▶ Given passage:
※ ※ ※
Resistors and Control Components

• Switch: Opens (breaks) or closes (completes) the circuit.
• Fixed Resistor: Limits the flow of current to a specific value.
• Variable Resistor (Rheostat): A resistor whose resistance can be manually adjusted (e.g., a volume knob).
• Thermistor (NTC): Resistance decreases as temperature increases (Negative Temperature Coefficient).
• Light-Dependent Resistor (LDR): Resistance decreases as light intensity increases.
• Potential Divider: A combination of resistors used to "split" the voltage in a circuit.
• 📊A rectangle for a fixed resistor; a rectangle with a diagonal arrow for a variable resistor; a rectangle with a "hockey-stick" line for a thermistor; a rectangle in a circle with arrows pointing towards it for an LDR
  .

Output Devices

• Lamp: Converts electrical energy into light.
• Heater: Converts electrical energy into thermal energy.
• Motor: Converts electrical energy into kinetic (rotational) energy.
※ ※ ※
Stored data
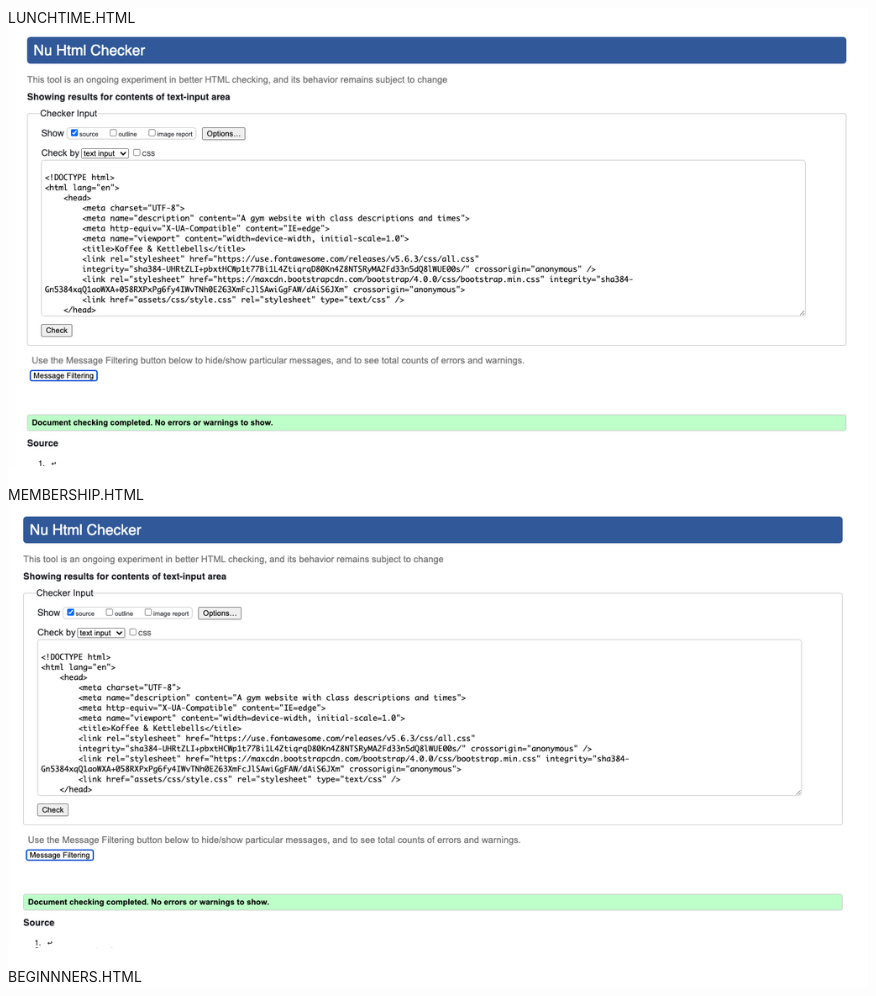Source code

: LUNCHTIME.HTML
![lunchtime](assets/images/README_images/lunchtime-validator.png)

MEMBERSHIP.HTML
![membership](assets/images/README_images/membership-validator.png)

BEGINNNERS.HTML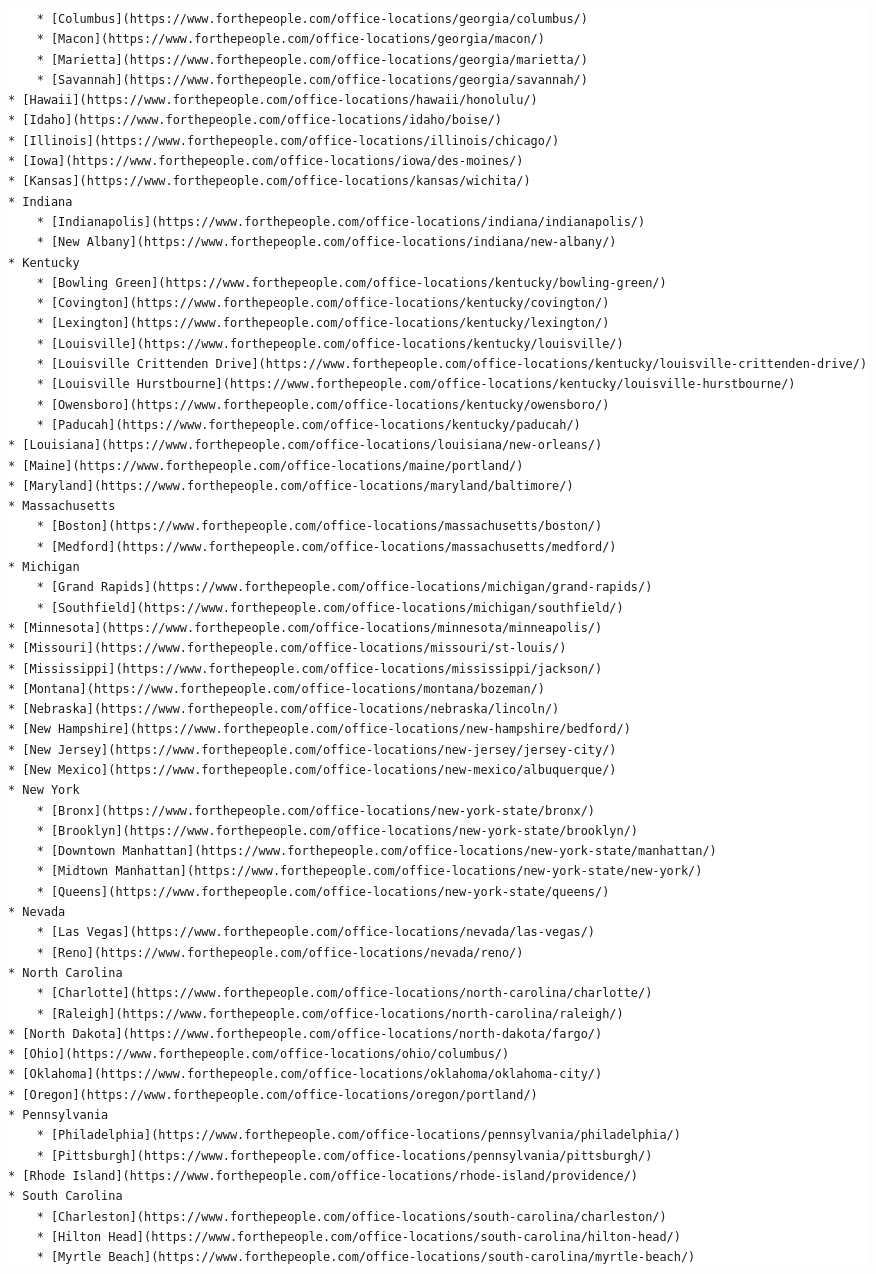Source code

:         * [Columbus](https://www.forthepeople.com/office-locations/georgia/columbus/)
        * [Macon](https://www.forthepeople.com/office-locations/georgia/macon/)
        * [Marietta](https://www.forthepeople.com/office-locations/georgia/marietta/)
        * [Savannah](https://www.forthepeople.com/office-locations/georgia/savannah/)
    * [Hawaii](https://www.forthepeople.com/office-locations/hawaii/honolulu/)
    * [Idaho](https://www.forthepeople.com/office-locations/idaho/boise/)
    * [Illinois](https://www.forthepeople.com/office-locations/illinois/chicago/)
    * [Iowa](https://www.forthepeople.com/office-locations/iowa/des-moines/)
    * [Kansas](https://www.forthepeople.com/office-locations/kansas/wichita/)
    * Indiana
        * [Indianapolis](https://www.forthepeople.com/office-locations/indiana/indianapolis/)
        * [New Albany](https://www.forthepeople.com/office-locations/indiana/new-albany/)
    * Kentucky
        * [Bowling Green](https://www.forthepeople.com/office-locations/kentucky/bowling-green/)
        * [Covington](https://www.forthepeople.com/office-locations/kentucky/covington/)
        * [Lexington](https://www.forthepeople.com/office-locations/kentucky/lexington/)
        * [Louisville](https://www.forthepeople.com/office-locations/kentucky/louisville/)
        * [Louisville Crittenden Drive](https://www.forthepeople.com/office-locations/kentucky/louisville-crittenden-drive/)
        * [Louisville Hurstbourne](https://www.forthepeople.com/office-locations/kentucky/louisville-hurstbourne/)
        * [Owensboro](https://www.forthepeople.com/office-locations/kentucky/owensboro/)
        * [Paducah](https://www.forthepeople.com/office-locations/kentucky/paducah/)
    * [Louisiana](https://www.forthepeople.com/office-locations/louisiana/new-orleans/)
    * [Maine](https://www.forthepeople.com/office-locations/maine/portland/)
    * [Maryland](https://www.forthepeople.com/office-locations/maryland/baltimore/)
    * Massachusetts
        * [Boston](https://www.forthepeople.com/office-locations/massachusetts/boston/)
        * [Medford](https://www.forthepeople.com/office-locations/massachusetts/medford/)
    * Michigan
        * [Grand Rapids](https://www.forthepeople.com/office-locations/michigan/grand-rapids/)
        * [Southfield](https://www.forthepeople.com/office-locations/michigan/southfield/)
    * [Minnesota](https://www.forthepeople.com/office-locations/minnesota/minneapolis/)
    * [Missouri](https://www.forthepeople.com/office-locations/missouri/st-louis/)
    * [Mississippi](https://www.forthepeople.com/office-locations/mississippi/jackson/)
    * [Montana](https://www.forthepeople.com/office-locations/montana/bozeman/)
    * [Nebraska](https://www.forthepeople.com/office-locations/nebraska/lincoln/)
    * [New Hampshire](https://www.forthepeople.com/office-locations/new-hampshire/bedford/)
    * [New Jersey](https://www.forthepeople.com/office-locations/new-jersey/jersey-city/)
    * [New Mexico](https://www.forthepeople.com/office-locations/new-mexico/albuquerque/)
    * New York
        * [Bronx](https://www.forthepeople.com/office-locations/new-york-state/bronx/)
        * [Brooklyn](https://www.forthepeople.com/office-locations/new-york-state/brooklyn/)
        * [Downtown Manhattan](https://www.forthepeople.com/office-locations/new-york-state/manhattan/)
        * [Midtown Manhattan](https://www.forthepeople.com/office-locations/new-york-state/new-york/)
        * [Queens](https://www.forthepeople.com/office-locations/new-york-state/queens/)
    * Nevada
        * [Las Vegas](https://www.forthepeople.com/office-locations/nevada/las-vegas/)
        * [Reno](https://www.forthepeople.com/office-locations/nevada/reno/)
    * North Carolina
        * [Charlotte](https://www.forthepeople.com/office-locations/north-carolina/charlotte/)
        * [Raleigh](https://www.forthepeople.com/office-locations/north-carolina/raleigh/)
    * [North Dakota](https://www.forthepeople.com/office-locations/north-dakota/fargo/)
    * [Ohio](https://www.forthepeople.com/office-locations/ohio/columbus/)
    * [Oklahoma](https://www.forthepeople.com/office-locations/oklahoma/oklahoma-city/)
    * [Oregon](https://www.forthepeople.com/office-locations/oregon/portland/)
    * Pennsylvania
        * [Philadelphia](https://www.forthepeople.com/office-locations/pennsylvania/philadelphia/)
        * [Pittsburgh](https://www.forthepeople.com/office-locations/pennsylvania/pittsburgh/)
    * [Rhode Island](https://www.forthepeople.com/office-locations/rhode-island/providence/)
    * South Carolina
        * [Charleston](https://www.forthepeople.com/office-locations/south-carolina/charleston/)
        * [Hilton Head](https://www.forthepeople.com/office-locations/south-carolina/hilton-head/)
        * [Myrtle Beach](https://www.forthepeople.com/office-locations/south-carolina/myrtle-beach/)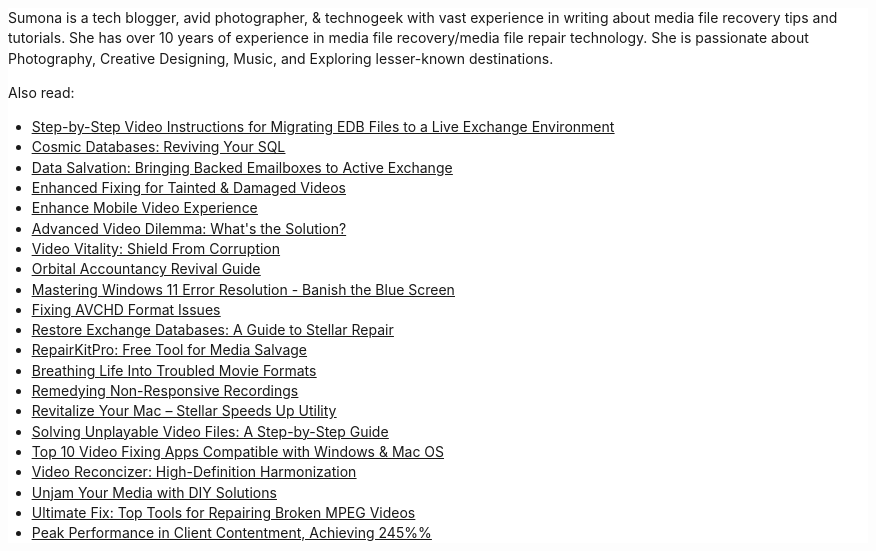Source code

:  Sumona is a tech blogger, avid photographer, & technogeek with vast experience in writing about media file recovery tips and tutorials. She has over 10 years of experience in media file recovery/media file repair technology. She is passionate about Photography, Creative Designing, Music, and Exploring lesser-known destinations.

<ins class="adsbygoogle"
     style="display:block"
     data-ad-format="autorelaxed"
     data-ad-client="ca-pub-7571918770474297"
     data-ad-slot="1223367746"></ins>



<ins class="adsbygoogle"
     style="display:block"
     data-ad-client="ca-pub-7571918770474297"
     data-ad-slot="8358498916"
     data-ad-format="auto"
     data-full-width-responsive="true"></ins>

<span class="atpl-alsoreadstyle">Also read:</span>
<div><ul>
<li><a href="https://data-wizards.techidaily.com/step-by-step-video-instructions-for-migrating-edb-files-to-a-live-exchange-environment/"><u>Step-by-Step Video Instructions for Migrating EDB Files to a Live Exchange Environment</u></a></li>
<li><a href="https://data-wizards.techidaily.com/cosmic-databases-reviving-your-sql/"><u>Cosmic Databases: Reviving Your SQL</u></a></li>
<li><a href="https://data-wizards.techidaily.com/data-salvation-bringing-backed-emailboxes-to-active-exchange/"><u>Data Salvation: Bringing Backed Emailboxes to Active Exchange</u></a></li>
<li><a href="https://data-wizards.techidaily.com/enhanced-fixing-for-tainted-and-damaged-videos/"><u>Enhanced Fixing for Tainted & Damaged Videos</u></a></li>
<li><a href="https://data-wizards.techidaily.com/enhance-mobile-video-experience/"><u>Enhance Mobile Video Experience</u></a></li>
<li><a href="https://data-wizards.techidaily.com/advanced-video-dilemma-whats-the-solution/"><u>Advanced Video Dilemma: What's the Solution?</u></a></li>
<li><a href="https://data-wizards.techidaily.com/video-vitality-shield-from-corruption/"><u>Video Vitality: Shield From Corruption</u></a></li>
<li><a href="https://data-wizards.techidaily.com/orbital-accountancy-revival-guide/"><u>Orbital Accountancy Revival Guide</u></a></li>
<li><a href="https://data-wizards.techidaily.com/mastering-windows-11-error-resolution-banish-the-blue-screen/"><u>Mastering Windows 11 Error Resolution - Banish the Blue Screen</u></a></li>
<li><a href="https://data-wizards.techidaily.com/fixing-avchd-format-issues/"><u>Fixing AVCHD Format Issues</u></a></li>
<li><a href="https://data-wizards.techidaily.com/restore-exchange-databases-a-guide-to-stellar-repair/"><u>Restore Exchange Databases: A Guide to Stellar Repair</u></a></li>
<li><a href="https://data-wizards.techidaily.com/repairkitpro-free-tool-for-media-salvage/"><u>RepairKitPro: Free Tool for Media Salvage</u></a></li>
<li><a href="https://data-wizards.techidaily.com/breathing-life-into-troubled-movie-formats/"><u>Breathing Life Into Troubled Movie Formats</u></a></li>
<li><a href="https://data-wizards.techidaily.com/remedying-non-responsive-recordings/"><u>Remedying Non-Responsive Recordings</u></a></li>
<li><a href="https://data-wizards.techidaily.com/revitalize-your-mac-stellar-speeds-up-utility/"><u>Revitalize Your Mac – Stellar Speeds Up Utility</u></a></li>
<li><a href="https://data-wizards.techidaily.com/solving-unplayable-video-files-a-step-by-step-guide/"><u>Solving Unplayable Video Files: A Step-by-Step Guide</u></a></li>
<li><a href="https://data-wizards.techidaily.com/top-10-video-fixing-apps-compatible-with-windows-and-mac-os/"><u>Top 10 Video Fixing Apps Compatible with Windows & Mac OS</u></a></li>
<li><a href="https://data-wizards.techidaily.com/video-reconcizer-high-definition-harmonization/"><u>Video Reconcizer: High-Definition Harmonization</u></a></li>
<li><a href="https://data-wizards.techidaily.com/unjam-your-media-with-diy-solutions/"><u>Unjam Your Media with DIY Solutions</u></a></li>
<li><a href="https://data-wizards.techidaily.com/ultimate-fix-top-tools-for-repairing-broken-mpeg-videos/"><u>Ultimate Fix: Top Tools for Repairing Broken MPEG Videos</u></a></li>
<li><a href="https://data-wizards.techidaily.com/peak-performance-in-client-contentment-achieving-245/"><u>Peak Performance in Client Contentment, Achieving 245%%</u></a></li>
※ ※ ※
▶ What this exercise asks:
[1] Summarize the circuit components list in two sentences.
[2] Carry on the circuit components list past its last line, in the same format.

▶ Answer section:
[1] A switch opens or closes a circuit, a fixed resistor limits current to a specific value, a variable resistor can be adjusted by hand, a thermistor and a light-dependent resistor lose resistance as temperature or light intensity rises, and a potential divider combines resistors to split the voltage. Among output devices, a lamp converts electrical energy into light, a heater into thermal energy, and a motor into kinetic (rotational) energy.

[2]
• Bell: Converts electrical energy into sound via mechanical vibration.

Meters and Safety

• Ammeter: Measures current; must be connected in series.
• Voltmeter: Measures potential difference (voltage); must be connected in parallel across a component.
• Fuse: A safety device that melts and breaks the circuit if the current becomes too high.
• 📊A circle with 'A' for ammeter; a circle with 'V' for voltmeter; a rectangle with a wire passing straight through the middle for a fuse
  .

Electromagnetism

• Magnetising Coil: A coil of wire that creates a magnetic field when current flows.
• Transformer: Used to increase (step-up) or decrease (step-down) AC voltages.
• Relay: An electrically operated switch that uses a small current to turn on a much larger current in a separate circuit.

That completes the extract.